Tor directs internet traffic through a volunteer overlay network, masking the user’s IP address and maintaining browsing anonymity while helping bypass internet censorship, both crucial issues for Chinese netizens.
The malicious version promoted to these users looks identical to the genuine Tor Browser, but it’s configured to record browsing history and log anything typed on website forms.
Below is a screenshot of the particular YouTube video.
Additionally, the custom browser caches pages on the disk, stores extra session data from websites, and has auto-filling of login data enabled by default.
While these may seem like innocuous interventions to make using this custom version of Tor more comfortable, the fact that the malware phones to a command and control (C2) server with POST requests is a clear indication of its nefarious objectives.
Kaspersky’s analysts found that if the victim is based in China, the C2 will send a second-stage DLL in response to the POST, which generates a unique host ID and attempts to retrieve the following information:
- GUID of the operating system disk volume
- Machine GUID
- Computer name
- Computer locale
- Current user name
- MAC addresses of network adapters
The collected information is exfiltrated in encrypted form to the C2 server, and then the malware pings it every two minutes, awaiting new commands.
The commands sent by the C2 may request retrieving a list of installed software or running processes, the Tor browsing history, Google Chrome’s and Edge’s browsing history, WeChat and QQ account IDs, and the SSIDs and MAC addresses of the victim’s WiFi network.
Additionally, the malware supports arbitrary shell command execution using “cmd.exe”, while the execution results are encrypted and sent to the C2 in the next POST request.
The malware doesn’t target user passwords, cryptocurrency wallet IDs and seed phrases, browser cookies, or credit cards.
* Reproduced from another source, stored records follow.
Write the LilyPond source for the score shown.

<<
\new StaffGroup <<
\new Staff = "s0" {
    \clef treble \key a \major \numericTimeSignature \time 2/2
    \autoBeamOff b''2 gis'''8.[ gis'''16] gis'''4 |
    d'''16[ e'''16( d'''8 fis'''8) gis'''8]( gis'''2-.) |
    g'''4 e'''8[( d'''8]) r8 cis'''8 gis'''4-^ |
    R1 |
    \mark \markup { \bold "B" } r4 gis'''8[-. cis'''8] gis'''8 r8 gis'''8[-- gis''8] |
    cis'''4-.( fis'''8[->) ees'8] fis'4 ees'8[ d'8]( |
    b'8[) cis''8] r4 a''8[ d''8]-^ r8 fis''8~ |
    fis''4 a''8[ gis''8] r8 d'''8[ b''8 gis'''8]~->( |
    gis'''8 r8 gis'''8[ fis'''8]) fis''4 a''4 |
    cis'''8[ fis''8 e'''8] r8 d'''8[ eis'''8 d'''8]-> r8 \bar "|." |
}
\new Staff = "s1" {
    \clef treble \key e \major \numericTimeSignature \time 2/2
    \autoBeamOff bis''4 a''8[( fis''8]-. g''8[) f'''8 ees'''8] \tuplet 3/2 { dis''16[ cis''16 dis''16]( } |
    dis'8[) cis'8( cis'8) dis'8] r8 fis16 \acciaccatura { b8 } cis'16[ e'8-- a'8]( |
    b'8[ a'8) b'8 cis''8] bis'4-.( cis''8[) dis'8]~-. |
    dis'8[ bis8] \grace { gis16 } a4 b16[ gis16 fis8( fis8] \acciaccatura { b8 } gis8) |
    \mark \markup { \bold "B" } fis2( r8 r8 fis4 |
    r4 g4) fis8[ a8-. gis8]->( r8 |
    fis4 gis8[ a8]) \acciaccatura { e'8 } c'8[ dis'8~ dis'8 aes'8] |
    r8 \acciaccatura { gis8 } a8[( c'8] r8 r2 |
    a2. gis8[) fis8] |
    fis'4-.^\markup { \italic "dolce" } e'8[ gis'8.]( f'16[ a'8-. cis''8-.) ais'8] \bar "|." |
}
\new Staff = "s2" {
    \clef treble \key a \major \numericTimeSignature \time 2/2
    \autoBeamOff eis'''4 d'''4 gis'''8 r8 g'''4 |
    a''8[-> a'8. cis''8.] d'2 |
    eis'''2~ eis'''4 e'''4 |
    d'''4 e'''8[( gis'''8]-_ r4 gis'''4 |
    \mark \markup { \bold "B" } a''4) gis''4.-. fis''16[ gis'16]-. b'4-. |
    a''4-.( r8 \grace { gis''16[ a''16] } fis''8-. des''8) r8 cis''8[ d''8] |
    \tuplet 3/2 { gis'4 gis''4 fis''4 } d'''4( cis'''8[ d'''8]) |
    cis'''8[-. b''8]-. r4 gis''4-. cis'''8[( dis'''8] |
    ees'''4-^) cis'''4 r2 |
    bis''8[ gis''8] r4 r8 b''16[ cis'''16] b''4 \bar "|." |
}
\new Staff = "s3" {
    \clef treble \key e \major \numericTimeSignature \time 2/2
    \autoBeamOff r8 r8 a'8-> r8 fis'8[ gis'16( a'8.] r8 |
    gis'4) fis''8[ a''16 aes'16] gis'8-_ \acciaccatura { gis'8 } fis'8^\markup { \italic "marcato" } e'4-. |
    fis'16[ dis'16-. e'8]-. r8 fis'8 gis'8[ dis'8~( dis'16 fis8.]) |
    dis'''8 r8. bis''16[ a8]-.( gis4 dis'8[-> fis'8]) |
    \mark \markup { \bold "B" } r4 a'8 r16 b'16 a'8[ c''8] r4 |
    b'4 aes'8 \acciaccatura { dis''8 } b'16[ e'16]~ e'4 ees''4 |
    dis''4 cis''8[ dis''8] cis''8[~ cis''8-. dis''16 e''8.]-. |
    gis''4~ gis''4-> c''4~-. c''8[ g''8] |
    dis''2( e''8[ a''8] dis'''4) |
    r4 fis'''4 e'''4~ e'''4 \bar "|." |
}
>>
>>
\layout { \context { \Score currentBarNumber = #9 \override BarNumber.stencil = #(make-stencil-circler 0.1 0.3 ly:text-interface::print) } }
Instead, its operator appears more interested in unmasking the victim’s identity and discovering more about their browsing activities.
Hence, it’s likely that the authors of the custom Tor browser version are members of law enforcement or other state authorities, although Kaspersky hasn’t collected enough evidence for confident attribution.
Reminder: Download from the official source only
This is a reminder of the importance of downloading software installers directly from the official project sites, in this case, that is torproject.org. This is particularly important when downloading a secure browser, browser add-ons, and other privacy tools.
For Chinese people not using a VPN, the domain is out of reach. However, if they source an installer from elsewhere, they can still examine the executable’s digital signature to verify the publisher.